→ **Available data**:
□ □ □ □ □

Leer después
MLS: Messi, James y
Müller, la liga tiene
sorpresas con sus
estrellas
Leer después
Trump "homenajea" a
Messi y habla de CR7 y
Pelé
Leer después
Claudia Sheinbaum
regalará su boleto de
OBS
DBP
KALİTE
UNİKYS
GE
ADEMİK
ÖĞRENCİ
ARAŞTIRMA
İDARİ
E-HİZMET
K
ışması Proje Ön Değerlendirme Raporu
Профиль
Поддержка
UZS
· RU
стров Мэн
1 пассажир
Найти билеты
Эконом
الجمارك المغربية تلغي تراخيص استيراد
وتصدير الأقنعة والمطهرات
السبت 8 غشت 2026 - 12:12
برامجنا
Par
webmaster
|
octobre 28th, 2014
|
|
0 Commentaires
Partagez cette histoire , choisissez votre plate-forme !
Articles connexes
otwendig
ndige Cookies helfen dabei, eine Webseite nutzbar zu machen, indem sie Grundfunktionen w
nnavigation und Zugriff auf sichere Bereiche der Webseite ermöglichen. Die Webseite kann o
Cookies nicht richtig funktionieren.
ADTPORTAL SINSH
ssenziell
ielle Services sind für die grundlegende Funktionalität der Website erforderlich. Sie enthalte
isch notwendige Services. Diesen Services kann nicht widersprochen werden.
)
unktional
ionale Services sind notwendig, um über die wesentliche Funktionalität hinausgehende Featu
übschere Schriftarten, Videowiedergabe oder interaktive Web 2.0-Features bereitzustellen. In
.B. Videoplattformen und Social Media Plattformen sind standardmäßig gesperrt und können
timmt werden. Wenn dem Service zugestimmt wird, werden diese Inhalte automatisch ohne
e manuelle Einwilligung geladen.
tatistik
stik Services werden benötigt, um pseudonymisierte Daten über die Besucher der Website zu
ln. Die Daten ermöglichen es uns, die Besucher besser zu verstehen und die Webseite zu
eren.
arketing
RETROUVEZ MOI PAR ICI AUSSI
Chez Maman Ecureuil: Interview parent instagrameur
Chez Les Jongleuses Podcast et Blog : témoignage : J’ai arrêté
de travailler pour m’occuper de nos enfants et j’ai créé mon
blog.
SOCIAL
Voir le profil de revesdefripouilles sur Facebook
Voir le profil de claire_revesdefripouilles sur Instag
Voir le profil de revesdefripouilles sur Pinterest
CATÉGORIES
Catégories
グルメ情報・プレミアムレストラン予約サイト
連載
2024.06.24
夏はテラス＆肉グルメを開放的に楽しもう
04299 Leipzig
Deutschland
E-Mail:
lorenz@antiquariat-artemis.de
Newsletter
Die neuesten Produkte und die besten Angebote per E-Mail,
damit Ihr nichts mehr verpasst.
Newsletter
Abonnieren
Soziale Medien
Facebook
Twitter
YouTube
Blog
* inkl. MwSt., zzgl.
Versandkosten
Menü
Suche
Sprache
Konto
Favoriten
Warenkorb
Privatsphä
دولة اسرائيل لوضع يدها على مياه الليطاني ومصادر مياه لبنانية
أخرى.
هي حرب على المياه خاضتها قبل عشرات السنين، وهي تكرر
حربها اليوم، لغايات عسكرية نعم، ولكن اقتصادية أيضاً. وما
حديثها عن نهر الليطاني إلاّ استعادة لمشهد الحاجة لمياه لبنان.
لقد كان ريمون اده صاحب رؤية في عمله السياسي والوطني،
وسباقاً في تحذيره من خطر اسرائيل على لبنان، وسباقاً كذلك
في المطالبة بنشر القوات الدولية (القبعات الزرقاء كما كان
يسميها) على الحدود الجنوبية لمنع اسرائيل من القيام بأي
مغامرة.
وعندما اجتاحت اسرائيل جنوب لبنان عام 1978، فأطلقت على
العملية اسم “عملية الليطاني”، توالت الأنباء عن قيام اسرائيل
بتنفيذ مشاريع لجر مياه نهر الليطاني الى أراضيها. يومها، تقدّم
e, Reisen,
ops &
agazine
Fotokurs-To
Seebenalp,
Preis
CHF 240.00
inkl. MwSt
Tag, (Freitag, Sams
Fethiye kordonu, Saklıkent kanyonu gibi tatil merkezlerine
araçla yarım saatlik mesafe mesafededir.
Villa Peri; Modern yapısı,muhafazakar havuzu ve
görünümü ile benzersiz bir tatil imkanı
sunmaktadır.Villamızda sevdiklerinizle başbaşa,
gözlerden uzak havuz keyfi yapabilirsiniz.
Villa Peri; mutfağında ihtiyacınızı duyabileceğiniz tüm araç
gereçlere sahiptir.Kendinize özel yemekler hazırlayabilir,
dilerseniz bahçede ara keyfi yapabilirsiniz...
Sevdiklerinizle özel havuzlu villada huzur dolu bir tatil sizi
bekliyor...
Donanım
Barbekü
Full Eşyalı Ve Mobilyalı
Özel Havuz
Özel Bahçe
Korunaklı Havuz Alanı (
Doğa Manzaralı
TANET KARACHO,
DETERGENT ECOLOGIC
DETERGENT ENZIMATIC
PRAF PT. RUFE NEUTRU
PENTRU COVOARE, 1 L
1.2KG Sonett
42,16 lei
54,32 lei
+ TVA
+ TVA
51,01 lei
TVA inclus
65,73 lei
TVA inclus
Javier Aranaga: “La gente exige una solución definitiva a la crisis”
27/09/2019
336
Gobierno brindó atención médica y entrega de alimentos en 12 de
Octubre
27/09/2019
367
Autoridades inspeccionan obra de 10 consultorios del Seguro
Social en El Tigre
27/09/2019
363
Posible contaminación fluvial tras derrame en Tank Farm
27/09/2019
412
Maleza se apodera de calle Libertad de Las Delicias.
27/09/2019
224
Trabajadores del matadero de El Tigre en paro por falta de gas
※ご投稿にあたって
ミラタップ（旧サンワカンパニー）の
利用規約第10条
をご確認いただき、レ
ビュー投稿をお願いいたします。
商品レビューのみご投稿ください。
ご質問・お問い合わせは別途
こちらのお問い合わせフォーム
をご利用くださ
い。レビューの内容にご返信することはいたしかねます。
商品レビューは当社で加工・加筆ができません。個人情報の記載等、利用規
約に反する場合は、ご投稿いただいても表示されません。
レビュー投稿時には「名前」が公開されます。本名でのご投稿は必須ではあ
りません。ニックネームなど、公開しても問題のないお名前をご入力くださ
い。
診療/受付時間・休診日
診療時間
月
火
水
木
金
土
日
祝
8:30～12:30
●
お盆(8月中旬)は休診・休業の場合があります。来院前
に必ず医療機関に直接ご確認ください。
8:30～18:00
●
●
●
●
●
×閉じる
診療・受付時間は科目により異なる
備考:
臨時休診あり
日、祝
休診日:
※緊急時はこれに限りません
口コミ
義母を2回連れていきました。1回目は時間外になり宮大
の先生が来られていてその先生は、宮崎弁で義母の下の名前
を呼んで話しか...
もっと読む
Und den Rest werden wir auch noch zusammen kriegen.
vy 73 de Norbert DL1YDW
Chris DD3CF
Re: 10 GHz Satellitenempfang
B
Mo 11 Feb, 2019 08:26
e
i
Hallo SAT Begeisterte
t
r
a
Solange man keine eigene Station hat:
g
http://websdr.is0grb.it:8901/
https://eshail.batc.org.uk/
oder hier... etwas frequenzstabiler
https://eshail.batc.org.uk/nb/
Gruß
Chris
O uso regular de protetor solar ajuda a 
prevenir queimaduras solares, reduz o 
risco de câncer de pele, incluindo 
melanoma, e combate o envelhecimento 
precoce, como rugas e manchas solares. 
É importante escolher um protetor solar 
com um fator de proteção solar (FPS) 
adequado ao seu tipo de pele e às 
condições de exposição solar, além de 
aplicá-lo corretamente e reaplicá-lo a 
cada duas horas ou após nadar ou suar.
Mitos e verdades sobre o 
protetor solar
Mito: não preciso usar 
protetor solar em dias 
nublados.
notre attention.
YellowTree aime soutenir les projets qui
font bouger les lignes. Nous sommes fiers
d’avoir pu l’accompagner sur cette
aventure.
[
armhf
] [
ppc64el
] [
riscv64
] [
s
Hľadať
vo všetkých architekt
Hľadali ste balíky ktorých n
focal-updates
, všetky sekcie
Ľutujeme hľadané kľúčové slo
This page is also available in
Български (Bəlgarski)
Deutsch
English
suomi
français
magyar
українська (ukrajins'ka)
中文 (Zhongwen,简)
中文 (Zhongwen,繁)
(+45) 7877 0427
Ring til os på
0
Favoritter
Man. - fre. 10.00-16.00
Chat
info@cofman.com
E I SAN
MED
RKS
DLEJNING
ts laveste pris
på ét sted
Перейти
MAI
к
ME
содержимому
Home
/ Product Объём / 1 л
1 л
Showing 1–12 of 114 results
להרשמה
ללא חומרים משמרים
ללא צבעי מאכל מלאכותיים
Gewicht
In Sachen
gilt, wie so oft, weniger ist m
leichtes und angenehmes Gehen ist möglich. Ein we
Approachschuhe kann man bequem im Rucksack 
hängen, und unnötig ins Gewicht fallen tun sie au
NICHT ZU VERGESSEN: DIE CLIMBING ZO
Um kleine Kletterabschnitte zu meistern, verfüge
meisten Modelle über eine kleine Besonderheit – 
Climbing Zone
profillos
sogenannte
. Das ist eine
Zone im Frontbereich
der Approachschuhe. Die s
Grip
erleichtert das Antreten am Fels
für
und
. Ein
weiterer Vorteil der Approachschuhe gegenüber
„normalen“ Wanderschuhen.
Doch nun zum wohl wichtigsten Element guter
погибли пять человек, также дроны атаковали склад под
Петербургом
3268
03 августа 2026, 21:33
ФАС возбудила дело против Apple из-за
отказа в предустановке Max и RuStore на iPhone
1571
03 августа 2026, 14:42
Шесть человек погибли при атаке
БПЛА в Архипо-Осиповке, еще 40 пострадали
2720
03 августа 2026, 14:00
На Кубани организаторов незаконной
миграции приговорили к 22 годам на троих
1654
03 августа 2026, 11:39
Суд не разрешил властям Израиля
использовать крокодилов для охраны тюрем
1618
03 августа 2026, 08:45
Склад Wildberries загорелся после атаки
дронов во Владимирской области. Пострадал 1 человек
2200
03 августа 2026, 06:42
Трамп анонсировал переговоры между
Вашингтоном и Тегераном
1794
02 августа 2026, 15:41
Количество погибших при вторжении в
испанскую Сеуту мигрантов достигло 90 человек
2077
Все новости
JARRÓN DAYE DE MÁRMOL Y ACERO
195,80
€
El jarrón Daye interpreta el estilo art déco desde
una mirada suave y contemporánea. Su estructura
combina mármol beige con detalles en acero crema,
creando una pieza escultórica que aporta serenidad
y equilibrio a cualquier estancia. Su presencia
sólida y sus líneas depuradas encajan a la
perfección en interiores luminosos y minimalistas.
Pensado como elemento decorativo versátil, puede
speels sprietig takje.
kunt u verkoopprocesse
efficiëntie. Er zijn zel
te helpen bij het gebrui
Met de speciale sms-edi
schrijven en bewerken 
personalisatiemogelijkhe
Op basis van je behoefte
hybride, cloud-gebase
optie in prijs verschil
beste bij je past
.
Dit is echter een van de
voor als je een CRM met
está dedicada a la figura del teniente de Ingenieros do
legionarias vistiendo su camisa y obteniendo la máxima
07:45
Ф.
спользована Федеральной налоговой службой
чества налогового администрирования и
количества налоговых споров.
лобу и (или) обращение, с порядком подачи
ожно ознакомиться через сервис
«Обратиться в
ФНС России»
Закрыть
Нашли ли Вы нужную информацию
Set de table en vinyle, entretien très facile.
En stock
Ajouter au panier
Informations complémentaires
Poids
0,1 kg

□ □ □ □ □

→ **Requirement**:
From the data above, copy every line where "https" appears.

→ **Reply**:
https://eshail.batc.org.uk/
https://eshail.batc.org.uk/nb/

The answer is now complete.